● EXERCISE OBJECTIVE: Could you retype every line of the data underneath without altering anything?

● DATA FOR REVIEW:
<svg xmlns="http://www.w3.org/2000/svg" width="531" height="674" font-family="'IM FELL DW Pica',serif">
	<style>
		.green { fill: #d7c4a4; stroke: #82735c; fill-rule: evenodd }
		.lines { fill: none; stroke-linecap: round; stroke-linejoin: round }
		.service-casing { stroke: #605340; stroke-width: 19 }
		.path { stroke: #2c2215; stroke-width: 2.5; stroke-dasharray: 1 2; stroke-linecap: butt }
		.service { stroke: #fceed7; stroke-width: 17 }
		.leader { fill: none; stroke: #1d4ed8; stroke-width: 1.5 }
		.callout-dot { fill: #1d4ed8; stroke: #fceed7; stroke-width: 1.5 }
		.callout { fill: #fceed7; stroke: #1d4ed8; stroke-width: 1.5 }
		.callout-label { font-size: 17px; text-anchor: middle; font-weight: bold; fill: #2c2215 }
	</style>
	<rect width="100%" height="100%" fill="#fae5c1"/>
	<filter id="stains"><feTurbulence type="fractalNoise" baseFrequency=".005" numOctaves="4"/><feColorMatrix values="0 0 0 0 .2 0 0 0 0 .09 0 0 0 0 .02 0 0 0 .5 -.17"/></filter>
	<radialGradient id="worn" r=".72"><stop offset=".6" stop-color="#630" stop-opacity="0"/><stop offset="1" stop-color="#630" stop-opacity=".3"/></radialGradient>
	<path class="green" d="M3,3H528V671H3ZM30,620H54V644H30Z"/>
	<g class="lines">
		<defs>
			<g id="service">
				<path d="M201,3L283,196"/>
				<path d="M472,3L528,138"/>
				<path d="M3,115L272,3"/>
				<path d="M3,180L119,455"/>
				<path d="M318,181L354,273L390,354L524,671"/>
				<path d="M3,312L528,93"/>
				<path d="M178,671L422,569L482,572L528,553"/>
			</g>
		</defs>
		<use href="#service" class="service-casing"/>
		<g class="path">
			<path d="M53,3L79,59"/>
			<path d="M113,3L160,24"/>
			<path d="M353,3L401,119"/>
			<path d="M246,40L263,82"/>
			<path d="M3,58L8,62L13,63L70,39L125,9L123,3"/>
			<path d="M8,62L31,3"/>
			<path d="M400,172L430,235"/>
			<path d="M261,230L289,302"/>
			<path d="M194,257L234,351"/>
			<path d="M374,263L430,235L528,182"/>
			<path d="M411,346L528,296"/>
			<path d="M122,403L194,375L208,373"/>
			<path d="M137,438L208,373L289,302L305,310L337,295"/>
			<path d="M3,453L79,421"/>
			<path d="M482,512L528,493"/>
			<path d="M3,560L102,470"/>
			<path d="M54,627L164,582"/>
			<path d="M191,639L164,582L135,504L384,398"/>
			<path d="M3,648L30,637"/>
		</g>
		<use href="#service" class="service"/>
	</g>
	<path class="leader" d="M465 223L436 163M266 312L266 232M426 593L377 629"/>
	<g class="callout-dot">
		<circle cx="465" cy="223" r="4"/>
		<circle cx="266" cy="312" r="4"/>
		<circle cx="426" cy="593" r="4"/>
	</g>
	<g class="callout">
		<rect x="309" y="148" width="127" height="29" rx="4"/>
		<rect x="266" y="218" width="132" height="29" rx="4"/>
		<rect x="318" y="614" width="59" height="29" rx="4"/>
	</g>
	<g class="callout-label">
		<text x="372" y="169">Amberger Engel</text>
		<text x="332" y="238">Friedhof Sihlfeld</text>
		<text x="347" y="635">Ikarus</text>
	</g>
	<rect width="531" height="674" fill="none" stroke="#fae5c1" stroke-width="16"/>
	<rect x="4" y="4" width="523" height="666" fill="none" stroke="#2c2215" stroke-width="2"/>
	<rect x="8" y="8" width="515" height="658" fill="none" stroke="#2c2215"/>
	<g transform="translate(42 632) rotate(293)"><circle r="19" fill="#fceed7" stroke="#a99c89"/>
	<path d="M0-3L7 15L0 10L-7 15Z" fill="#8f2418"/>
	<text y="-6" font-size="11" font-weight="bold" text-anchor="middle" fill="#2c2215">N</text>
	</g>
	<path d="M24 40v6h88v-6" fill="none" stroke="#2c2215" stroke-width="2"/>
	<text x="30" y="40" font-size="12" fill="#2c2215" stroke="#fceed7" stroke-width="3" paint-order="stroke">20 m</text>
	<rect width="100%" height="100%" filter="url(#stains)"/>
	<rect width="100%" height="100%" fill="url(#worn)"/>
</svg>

● REPLY TO THE EXERCISE:
<svg xmlns="http://www.w3.org/2000/svg" width="531" height="674" font-family="'IM FELL DW Pica',serif">
	<style>
		.green { fill: #d7c4a4; stroke: #82735c; fill-rule: evenodd }
		.lines { fill: none; stroke-linecap: round; stroke-linejoin: round }
		.service-casing { stroke: #605340; stroke-width: 19 }
		.path { stroke: #2c2215; stroke-width: 2.5; stroke-dasharray: 1 2; stroke-linecap: butt }
		.service { stroke: #fceed7; stroke-width: 17 }
		.leader { fill: none; stroke: #1d4ed8; stroke-width: 1.5 }
		.callout-dot { fill: #1d4ed8; stroke: #fceed7; stroke-width: 1.5 }
		.callout { fill: #fceed7; stroke: #1d4ed8; stroke-width: 1.5 }
		.callout-label { font-size: 17px; text-anchor: middle; font-weight: bold; fill: #2c2215 }
	</style>
	<rect width="100%" height="100%" fill="#fae5c1"/>
	<filter id="stains"><feTurbulence type="fractalNoise" baseFrequency=".005" numOctaves="4"/><feColorMatrix values="0 0 0 0 .2 0 0 0 0 .09 0 0 0 0 .02 0 0 0 .5 -.17"/></filter>
	<radialGradient id="worn" r=".72"><stop offset=".6" stop-color="#630" stop-opacity="0"/><stop offset="1" stop-color="#630" stop-opacity=".3"/></radialGradient>
	<path class="green" d="M3,3H528V671H3ZM30,620H54V644H30Z"/>
	<g class="lines">
		<defs>
			<g id="service">
				<path d="M201,3L283,196"/>
				<path d="M472,3L528,138"/>
				<path d="M3,115L272,3"/>
				<path d="M3,180L119,455"/>
				<path d="M318,181L354,273L390,354L524,671"/>
				<path d="M3,312L528,93"/>
				<path d="M178,671L422,569L482,572L528,553"/>
			</g>
		</defs>
		<use href="#service" class="service-casing"/>
		<g class="path">
			<path d="M53,3L79,59"/>
			<path d="M113,3L160,24"/>
			<path d="M353,3L401,119"/>
			<path d="M246,40L263,82"/>
			<path d="M3,58L8,62L13,63L70,39L125,9L123,3"/>
			<path d="M8,62L31,3"/>
			<path d="M400,172L430,235"/>
			<path d="M261,230L289,302"/>
			<path d="M194,257L234,351"/>
			<path d="M374,263L430,235L528,182"/>
			<path d="M411,346L528,296"/>
			<path d="M122,403L194,375L208,373"/>
			<path d="M137,438L208,373L289,302L305,310L337,295"/>
			<path d="M3,453L79,421"/>
			<path d="M482,512L528,493"/>
			<path d="M3,560L102,470"/>
			<path d="M54,627L164,582"/>
			<path d="M191,639L164,582L135,504L384,398"/>
			<path d="M3,648L30,637"/>
		</g>
		<use href="#service" class="service"/>
	</g>
	<path class="leader" d="M465 223L436 163M266 312L266 232M426 593L377 629"/>
	<g class="callout-dot">
		<circle cx="465" cy="223" r="4"/>
		<circle cx="266" cy="312" r="4"/>
		<circle cx="426" cy="593" r="4"/>
	</g>
	<g class="callout">
		<rect x="309" y="148" width="127" height="29" rx="4"/>
		<rect x="266" y="218" width="132" height="29" rx="4"/>
		<rect x="318" y="614" width="59" height="29" rx="4"/>
	</g>
	<g class="callout-label">
		<text x="372" y="169">Amberger Engel</text>
		<text x="332" y="238">Friedhof Sihlfeld</text>
		<text x="347" y="635">Ikarus</text>
	</g>
	<rect width="531" height="674" fill="none" stroke="#fae5c1" stroke-width="16"/>
	<rect x="4" y="4" width="523" height="666" fill="none" stroke="#2c2215" stroke-width="2"/>
	<rect x="8" y="8" width="515" height="658" fill="none" stroke="#2c2215"/>
	<g transform="translate(42 632) rotate(293)"><circle r="19" fill="#fceed7" stroke="#a99c89"/>
	<path d="M0-3L7 15L0 10L-7 15Z" fill="#8f2418"/>
	<text y="-6" font-size="11" font-weight="bold" text-anchor="middle" fill="#2c2215">N</text>
	</g>
	<path d="M24 40v6h88v-6" fill="none" stroke="#2c2215" stroke-width="2"/>
	<text x="30" y="40" font-size="12" fill="#2c2215" stroke="#fceed7" stroke-width="3" paint-order="stroke">20 m</text>
	<rect width="100%" height="100%" filter="url(#stains)"/>
	<rect width="100%" height="100%" fill="url(#worn)"/>
</svg>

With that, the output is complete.